* Task instructions
In the data below, find each line that contains the word "enforcement" and copy it.

* Material shown
▬▬▬▬▬▬▬▬▬▬

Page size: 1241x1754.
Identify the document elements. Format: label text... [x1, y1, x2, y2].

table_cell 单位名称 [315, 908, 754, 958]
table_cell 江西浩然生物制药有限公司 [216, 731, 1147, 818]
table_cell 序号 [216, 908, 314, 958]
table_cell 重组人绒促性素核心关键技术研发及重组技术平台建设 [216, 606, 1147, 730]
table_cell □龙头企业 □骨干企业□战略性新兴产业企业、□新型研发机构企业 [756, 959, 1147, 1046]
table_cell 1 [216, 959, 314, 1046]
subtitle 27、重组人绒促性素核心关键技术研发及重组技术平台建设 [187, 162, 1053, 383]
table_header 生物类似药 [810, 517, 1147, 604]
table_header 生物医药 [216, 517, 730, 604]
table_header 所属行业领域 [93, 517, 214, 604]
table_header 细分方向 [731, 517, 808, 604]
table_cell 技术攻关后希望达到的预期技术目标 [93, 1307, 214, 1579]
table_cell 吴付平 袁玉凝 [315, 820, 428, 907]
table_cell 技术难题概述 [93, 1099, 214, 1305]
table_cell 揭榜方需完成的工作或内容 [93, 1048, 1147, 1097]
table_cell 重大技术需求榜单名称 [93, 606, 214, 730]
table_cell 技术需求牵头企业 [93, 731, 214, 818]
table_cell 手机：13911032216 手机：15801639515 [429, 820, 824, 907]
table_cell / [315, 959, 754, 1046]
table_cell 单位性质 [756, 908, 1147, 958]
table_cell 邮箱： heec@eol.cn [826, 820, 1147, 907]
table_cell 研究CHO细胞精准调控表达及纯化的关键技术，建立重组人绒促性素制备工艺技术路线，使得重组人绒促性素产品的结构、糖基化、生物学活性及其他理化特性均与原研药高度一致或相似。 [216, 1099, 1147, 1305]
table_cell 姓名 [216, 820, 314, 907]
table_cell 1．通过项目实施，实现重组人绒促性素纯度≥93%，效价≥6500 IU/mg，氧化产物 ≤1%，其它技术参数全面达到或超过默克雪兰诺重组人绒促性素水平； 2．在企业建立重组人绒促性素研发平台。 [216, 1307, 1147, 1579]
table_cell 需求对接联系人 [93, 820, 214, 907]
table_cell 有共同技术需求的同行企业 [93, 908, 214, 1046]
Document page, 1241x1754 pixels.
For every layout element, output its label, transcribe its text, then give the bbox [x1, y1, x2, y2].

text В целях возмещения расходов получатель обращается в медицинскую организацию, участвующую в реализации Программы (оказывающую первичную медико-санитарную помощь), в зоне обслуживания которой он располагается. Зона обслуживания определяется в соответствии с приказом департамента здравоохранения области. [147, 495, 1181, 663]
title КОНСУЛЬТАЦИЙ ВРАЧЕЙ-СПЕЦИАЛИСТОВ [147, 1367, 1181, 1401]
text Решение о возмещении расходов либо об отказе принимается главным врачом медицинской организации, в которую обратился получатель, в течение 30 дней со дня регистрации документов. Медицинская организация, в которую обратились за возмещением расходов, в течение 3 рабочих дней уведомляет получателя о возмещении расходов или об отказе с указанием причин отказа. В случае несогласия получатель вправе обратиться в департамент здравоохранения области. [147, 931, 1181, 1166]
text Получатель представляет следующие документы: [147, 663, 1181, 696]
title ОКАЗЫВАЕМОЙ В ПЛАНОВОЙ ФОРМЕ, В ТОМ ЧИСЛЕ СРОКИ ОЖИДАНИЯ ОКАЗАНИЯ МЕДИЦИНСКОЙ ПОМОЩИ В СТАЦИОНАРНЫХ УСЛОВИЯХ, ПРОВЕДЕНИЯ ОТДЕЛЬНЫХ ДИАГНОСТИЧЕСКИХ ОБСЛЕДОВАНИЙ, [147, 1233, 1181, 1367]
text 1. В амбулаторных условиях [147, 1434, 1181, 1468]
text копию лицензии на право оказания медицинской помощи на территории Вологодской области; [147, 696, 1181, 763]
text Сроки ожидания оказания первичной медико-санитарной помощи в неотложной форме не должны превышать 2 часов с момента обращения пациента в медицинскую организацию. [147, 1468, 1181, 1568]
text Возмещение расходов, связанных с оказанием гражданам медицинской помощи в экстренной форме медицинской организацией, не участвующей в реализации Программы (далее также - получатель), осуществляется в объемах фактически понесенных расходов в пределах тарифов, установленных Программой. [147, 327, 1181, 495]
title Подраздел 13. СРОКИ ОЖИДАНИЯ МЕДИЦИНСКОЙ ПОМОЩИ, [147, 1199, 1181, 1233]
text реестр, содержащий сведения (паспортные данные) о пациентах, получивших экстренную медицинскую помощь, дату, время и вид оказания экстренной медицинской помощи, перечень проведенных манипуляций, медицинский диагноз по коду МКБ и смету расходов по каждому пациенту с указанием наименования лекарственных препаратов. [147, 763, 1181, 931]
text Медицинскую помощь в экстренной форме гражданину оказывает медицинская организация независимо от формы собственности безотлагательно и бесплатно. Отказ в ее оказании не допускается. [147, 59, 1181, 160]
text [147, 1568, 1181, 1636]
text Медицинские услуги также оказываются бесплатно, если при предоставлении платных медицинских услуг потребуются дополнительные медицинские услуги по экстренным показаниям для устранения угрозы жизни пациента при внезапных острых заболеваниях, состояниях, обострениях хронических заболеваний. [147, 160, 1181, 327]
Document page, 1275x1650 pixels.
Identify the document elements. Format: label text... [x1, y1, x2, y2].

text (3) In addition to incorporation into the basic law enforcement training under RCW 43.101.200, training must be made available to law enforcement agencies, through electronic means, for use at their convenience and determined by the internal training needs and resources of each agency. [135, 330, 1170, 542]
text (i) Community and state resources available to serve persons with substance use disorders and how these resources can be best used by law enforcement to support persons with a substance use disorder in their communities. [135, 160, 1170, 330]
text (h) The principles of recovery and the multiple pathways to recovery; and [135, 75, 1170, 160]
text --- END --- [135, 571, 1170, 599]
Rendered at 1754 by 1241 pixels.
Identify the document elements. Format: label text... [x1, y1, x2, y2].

▬▬▬▬▬▬▬▬▬▬

* Answer for this exercise
text (3) In addition to incorporation into the basic law enforcement training under RCW 43.101.200, training must be made available to law enforcement agencies, through electronic means, for use at their convenience and determined by the internal training needs and resources of each agency. [135, 330, 1170, 542]
text (i) Community and state resources available to serve persons with substance use disorders and how these resources can be best used by law enforcement to support persons with a substance use disorder in their communities. [135, 160, 1170, 330]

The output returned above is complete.